Exercise goal:
Transcribe every line of the material below, keeping each one identical to the original in wording, spelling, punctuation, and line order.

Available data section start

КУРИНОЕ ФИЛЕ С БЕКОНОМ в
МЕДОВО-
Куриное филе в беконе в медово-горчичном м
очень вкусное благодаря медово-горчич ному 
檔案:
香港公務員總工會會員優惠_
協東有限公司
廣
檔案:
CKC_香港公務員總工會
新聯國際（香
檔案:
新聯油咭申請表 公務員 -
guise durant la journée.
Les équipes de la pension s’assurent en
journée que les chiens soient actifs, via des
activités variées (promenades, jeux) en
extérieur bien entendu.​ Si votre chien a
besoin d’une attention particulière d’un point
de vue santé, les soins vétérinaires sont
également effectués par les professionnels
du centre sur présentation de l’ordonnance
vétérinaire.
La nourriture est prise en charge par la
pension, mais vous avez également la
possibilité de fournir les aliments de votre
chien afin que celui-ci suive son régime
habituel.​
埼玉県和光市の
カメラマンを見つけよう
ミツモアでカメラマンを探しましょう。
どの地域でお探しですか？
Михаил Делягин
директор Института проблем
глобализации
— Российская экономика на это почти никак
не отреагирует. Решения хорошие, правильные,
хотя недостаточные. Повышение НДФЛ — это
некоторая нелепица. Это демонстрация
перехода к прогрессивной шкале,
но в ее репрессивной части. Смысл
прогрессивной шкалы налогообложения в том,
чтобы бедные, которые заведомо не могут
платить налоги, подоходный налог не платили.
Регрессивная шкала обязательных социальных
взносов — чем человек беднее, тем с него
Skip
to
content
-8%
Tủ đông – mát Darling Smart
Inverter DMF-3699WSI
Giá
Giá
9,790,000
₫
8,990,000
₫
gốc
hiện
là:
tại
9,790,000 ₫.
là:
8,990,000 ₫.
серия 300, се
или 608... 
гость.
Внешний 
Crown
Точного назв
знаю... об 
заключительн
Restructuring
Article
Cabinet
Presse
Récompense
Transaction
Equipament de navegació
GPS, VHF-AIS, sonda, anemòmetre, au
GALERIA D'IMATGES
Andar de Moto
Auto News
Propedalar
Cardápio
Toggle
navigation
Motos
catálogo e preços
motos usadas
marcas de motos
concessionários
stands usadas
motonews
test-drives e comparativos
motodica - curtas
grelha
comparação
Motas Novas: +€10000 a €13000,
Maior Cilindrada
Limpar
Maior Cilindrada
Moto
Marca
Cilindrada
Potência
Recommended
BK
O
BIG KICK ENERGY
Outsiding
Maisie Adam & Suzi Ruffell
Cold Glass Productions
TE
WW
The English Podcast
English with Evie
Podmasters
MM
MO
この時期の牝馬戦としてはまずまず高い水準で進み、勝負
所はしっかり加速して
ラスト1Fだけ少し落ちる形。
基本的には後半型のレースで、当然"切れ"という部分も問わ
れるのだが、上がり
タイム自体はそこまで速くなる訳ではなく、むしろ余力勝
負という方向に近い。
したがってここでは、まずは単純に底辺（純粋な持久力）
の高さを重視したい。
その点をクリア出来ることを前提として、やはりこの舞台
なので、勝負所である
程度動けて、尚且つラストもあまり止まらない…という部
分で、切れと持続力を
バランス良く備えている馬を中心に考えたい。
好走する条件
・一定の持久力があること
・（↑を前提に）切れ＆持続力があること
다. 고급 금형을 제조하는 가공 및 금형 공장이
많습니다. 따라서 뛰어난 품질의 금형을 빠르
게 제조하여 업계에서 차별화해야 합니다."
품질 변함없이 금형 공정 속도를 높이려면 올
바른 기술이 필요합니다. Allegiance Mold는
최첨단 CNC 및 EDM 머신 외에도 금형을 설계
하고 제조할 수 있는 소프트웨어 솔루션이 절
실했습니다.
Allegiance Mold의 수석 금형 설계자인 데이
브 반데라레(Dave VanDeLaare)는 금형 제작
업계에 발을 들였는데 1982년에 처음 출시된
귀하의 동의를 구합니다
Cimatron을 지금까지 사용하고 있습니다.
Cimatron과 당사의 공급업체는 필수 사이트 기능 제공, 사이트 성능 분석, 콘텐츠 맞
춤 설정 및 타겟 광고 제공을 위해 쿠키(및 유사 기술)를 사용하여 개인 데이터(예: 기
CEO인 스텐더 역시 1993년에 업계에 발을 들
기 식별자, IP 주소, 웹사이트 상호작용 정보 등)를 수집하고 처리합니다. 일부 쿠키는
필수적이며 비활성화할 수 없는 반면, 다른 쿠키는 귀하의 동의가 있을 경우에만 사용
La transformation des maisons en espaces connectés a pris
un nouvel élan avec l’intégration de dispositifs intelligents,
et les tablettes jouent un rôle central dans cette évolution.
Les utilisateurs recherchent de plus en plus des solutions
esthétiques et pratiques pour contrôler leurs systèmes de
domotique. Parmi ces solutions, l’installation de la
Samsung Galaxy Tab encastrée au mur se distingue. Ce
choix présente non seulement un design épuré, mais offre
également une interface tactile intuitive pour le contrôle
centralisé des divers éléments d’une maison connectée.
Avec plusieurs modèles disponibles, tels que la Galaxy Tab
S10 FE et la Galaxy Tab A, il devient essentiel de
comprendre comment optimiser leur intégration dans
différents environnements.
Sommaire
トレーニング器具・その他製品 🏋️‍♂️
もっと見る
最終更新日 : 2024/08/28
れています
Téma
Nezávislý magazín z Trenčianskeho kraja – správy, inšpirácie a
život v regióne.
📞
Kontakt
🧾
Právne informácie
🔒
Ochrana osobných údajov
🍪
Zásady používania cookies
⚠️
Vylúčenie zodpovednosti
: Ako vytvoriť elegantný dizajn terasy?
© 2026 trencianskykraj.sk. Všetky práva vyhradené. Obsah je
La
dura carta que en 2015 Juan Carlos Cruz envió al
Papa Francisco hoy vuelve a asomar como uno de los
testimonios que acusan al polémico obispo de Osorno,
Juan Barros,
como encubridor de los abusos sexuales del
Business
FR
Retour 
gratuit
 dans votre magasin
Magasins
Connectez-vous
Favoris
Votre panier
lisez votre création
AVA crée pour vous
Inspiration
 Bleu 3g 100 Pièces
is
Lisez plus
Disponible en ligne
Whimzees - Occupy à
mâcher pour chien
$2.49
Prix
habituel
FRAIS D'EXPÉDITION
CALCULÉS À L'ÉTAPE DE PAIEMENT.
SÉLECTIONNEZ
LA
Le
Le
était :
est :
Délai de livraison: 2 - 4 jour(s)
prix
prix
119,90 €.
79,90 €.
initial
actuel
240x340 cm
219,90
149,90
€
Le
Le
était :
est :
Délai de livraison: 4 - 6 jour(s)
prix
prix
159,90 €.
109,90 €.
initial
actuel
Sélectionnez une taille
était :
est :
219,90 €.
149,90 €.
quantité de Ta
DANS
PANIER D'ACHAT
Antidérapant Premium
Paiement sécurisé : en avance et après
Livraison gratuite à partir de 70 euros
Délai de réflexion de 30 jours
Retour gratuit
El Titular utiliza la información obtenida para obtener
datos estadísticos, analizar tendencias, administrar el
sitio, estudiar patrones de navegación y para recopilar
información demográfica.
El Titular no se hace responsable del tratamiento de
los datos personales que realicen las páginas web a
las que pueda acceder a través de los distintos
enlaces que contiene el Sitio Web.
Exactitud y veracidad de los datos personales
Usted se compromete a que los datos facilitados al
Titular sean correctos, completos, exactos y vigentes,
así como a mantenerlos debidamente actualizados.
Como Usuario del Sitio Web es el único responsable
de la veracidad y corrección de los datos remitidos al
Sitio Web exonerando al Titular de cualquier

Available data section end

Answer box:
КУРИНОЕ ФИЛЕ С БЕКОНОМ в
МЕДОВО-
Куриное филе в беконе в медово-горчичном м
очень вкусное благодаря медово-горчич ному 
檔案:
香港公務員總工會會員優惠_
協東有限公司
廣
檔案:
CKC_香港公務員總工會
新聯國際（香
檔案:
新聯油咭申請表 公務員 -
guise durant la journée.
Les équipes de la pension s’assurent en
journée que les chiens soient actifs, via des
activités variées (promenades, jeux) en
extérieur bien entendu.​ Si votre chien a
besoin d’une attention particulière d’un point
de vue santé, les soins vétérinaires sont
également effectués par les professionnels
du centre sur présentation de l’ordonnance
vétérinaire.
La nourriture est prise en charge par la
pension, mais vous avez également la
possibilité de fournir les aliments de votre
chien afin que celui-ci suive son régime
habituel.​
埼玉県和光市の
カメラマンを見つけよう
ミツモアでカメラマンを探しましょう。
どの地域でお探しですか？
Михаил Делягин
директор Института проблем
глобализации
— Российская экономика на это почти никак
не отреагирует. Решения хорошие, правильные,
хотя недостаточные. Повышение НДФЛ — это
некоторая нелепица. Это демонстрация
перехода к прогрессивной шкале,
но в ее репрессивной части. Смысл
прогрессивной шкалы налогообложения в том,
чтобы бедные, которые заведомо не могут
платить налоги, подоходный налог не платили.
Регрессивная шкала обязательных социальных
взносов — чем человек беднее, тем с него
Skip
to
content
-8%
Tủ đông – mát Darling Smart
Inverter DMF-3699WSI
Giá
Giá
9,790,000
₫
8,990,000
₫
gốc
hiện
là:
tại
9,790,000 ₫.
là:
8,990,000 ₫.
серия 300, се
или 608... 
гость.
Внешний 
Crown
Точного назв
знаю... об 
заключительн
Restructuring
Article
Cabinet
Presse
Récompense
Transaction
Equipament de navegació
GPS, VHF-AIS, sonda, anemòmetre, au
GALERIA D'IMATGES
Andar de Moto
Auto News
Propedalar
Cardápio
Toggle
navigation
Motos
catálogo e preços
motos usadas
marcas de motos
concessionários
stands usadas
motonews
test-drives e comparativos
motodica - curtas
grelha
comparação
Motas Novas: +€10000 a €13000,
Maior Cilindrada
Limpar
Maior Cilindrada
Moto
Marca
Cilindrada
Potência
Recommended
BK
O
BIG KICK ENERGY
Outsiding
Maisie Adam & Suzi Ruffell
Cold Glass Productions
TE
WW
The English Podcast
English with Evie
Podmasters
MM
MO
この時期の牝馬戦としてはまずまず高い水準で進み、勝負
所はしっかり加速して
ラスト1Fだけ少し落ちる形。
基本的には後半型のレースで、当然"切れ"という部分も問わ
れるのだが、上がり
タイム自体はそこまで速くなる訳ではなく、むしろ余力勝
負という方向に近い。
したがってここでは、まずは単純に底辺（純粋な持久力）
の高さを重視したい。
その点をクリア出来ることを前提として、やはりこの舞台
なので、勝負所である
程度動けて、尚且つラストもあまり止まらない…という部
分で、切れと持続力を
バランス良く備えている馬を中心に考えたい。
好走する条件
・一定の持久力があること
・（↑を前提に）切れ＆持続力があること
다. 고급 금형을 제조하는 가공 및 금형 공장이
많습니다. 따라서 뛰어난 품질의 금형을 빠르
게 제조하여 업계에서 차별화해야 합니다."
품질 변함없이 금형 공정 속도를 높이려면 올
바른 기술이 필요합니다. Allegiance Mold는
최첨단 CNC 및 EDM 머신 외에도 금형을 설계
하고 제조할 수 있는 소프트웨어 솔루션이 절
실했습니다.
Allegiance Mold의 수석 금형 설계자인 데이
브 반데라레(Dave VanDeLaare)는 금형 제작
업계에 발을 들였는데 1982년에 처음 출시된
귀하의 동의를 구합니다
Cimatron을 지금까지 사용하고 있습니다.
Cimatron과 당사의 공급업체는 필수 사이트 기능 제공, 사이트 성능 분석, 콘텐츠 맞
춤 설정 및 타겟 광고 제공을 위해 쿠키(및 유사 기술)를 사용하여 개인 데이터(예: 기
CEO인 스텐더 역시 1993년에 업계에 발을 들
기 식별자, IP 주소, 웹사이트 상호작용 정보 등)를 수집하고 처리합니다. 일부 쿠키는
필수적이며 비활성화할 수 없는 반면, 다른 쿠키는 귀하의 동의가 있을 경우에만 사용
La transformation des maisons en espaces connectés a pris
un nouvel élan avec l’intégration de dispositifs intelligents,
et les tablettes jouent un rôle central dans cette évolution.
Les utilisateurs recherchent de plus en plus des solutions
esthétiques et pratiques pour contrôler leurs systèmes de
domotique. Parmi ces solutions, l’installation de la
Samsung Galaxy Tab encastrée au mur se distingue. Ce
choix présente non seulement un design épuré, mais offre
également une interface tactile intuitive pour le contrôle
centralisé des divers éléments d’une maison connectée.
Avec plusieurs modèles disponibles, tels que la Galaxy Tab
S10 FE et la Galaxy Tab A, il devient essentiel de
comprendre comment optimiser leur intégration dans
différents environnements.
Sommaire
トレーニング器具・その他製品 🏋️‍♂️
もっと見る
最終更新日 : 2024/08/28
れています
Téma
Nezávislý magazín z Trenčianskeho kraja – správy, inšpirácie a
život v regióne.
📞
Kontakt
🧾
Právne informácie
🔒
Ochrana osobných údajov
🍪
Zásady používania cookies
⚠️
Vylúčenie zodpovednosti
: Ako vytvoriť elegantný dizajn terasy?
© 2026 trencianskykraj.sk. Všetky práva vyhradené. Obsah je
La
dura carta que en 2015 Juan Carlos Cruz envió al
Papa Francisco hoy vuelve a asomar como uno de los
testimonios que acusan al polémico obispo de Osorno,
Juan Barros,
como encubridor de los abusos sexuales del
Business
FR
Retour 
gratuit
 dans votre magasin
Magasins
Connectez-vous
Favoris
Votre panier
lisez votre création
AVA crée pour vous
Inspiration
 Bleu 3g 100 Pièces
is
Lisez plus
Disponible en ligne
Whimzees - Occupy à
mâcher pour chien
$2.49
Prix
habituel
FRAIS D'EXPÉDITION
CALCULÉS À L'ÉTAPE DE PAIEMENT.
SÉLECTIONNEZ
LA
Le
Le
était :
est :
Délai de livraison: 2 - 4 jour(s)
prix
prix
119,90 €.
79,90 €.
initial
actuel
240x340 cm
219,90
149,90
€
Le
Le
était :
est :
Délai de livraison: 4 - 6 jour(s)
prix
prix
159,90 €.
109,90 €.
initial
actuel
Sélectionnez une taille
était :
est :
219,90 €.
149,90 €.
quantité de Ta
DANS
PANIER D'ACHAT
Antidérapant Premium
Paiement sécurisé : en avance et après
Livraison gratuite à partir de 70 euros
Délai de réflexion de 30 jours
Retour gratuit
El Titular utiliza la información obtenida para obtener
datos estadísticos, analizar tendencias, administrar el
sitio, estudiar patrones de navegación y para recopilar
información demográfica.
El Titular no se hace responsable del tratamiento de
los datos personales que realicen las páginas web a
las que pueda acceder a través de los distintos
enlaces que contiene el Sitio Web.
Exactitud y veracidad de los datos personales
Usted se compromete a que los datos facilitados al
Titular sean correctos, completos, exactos y vigentes,
así como a mantenerlos debidamente actualizados.
Como Usuario del Sitio Web es el único responsable
de la veracidad y corrección de los datos remitidos al
Sitio Web exonerando al Titular de cualquier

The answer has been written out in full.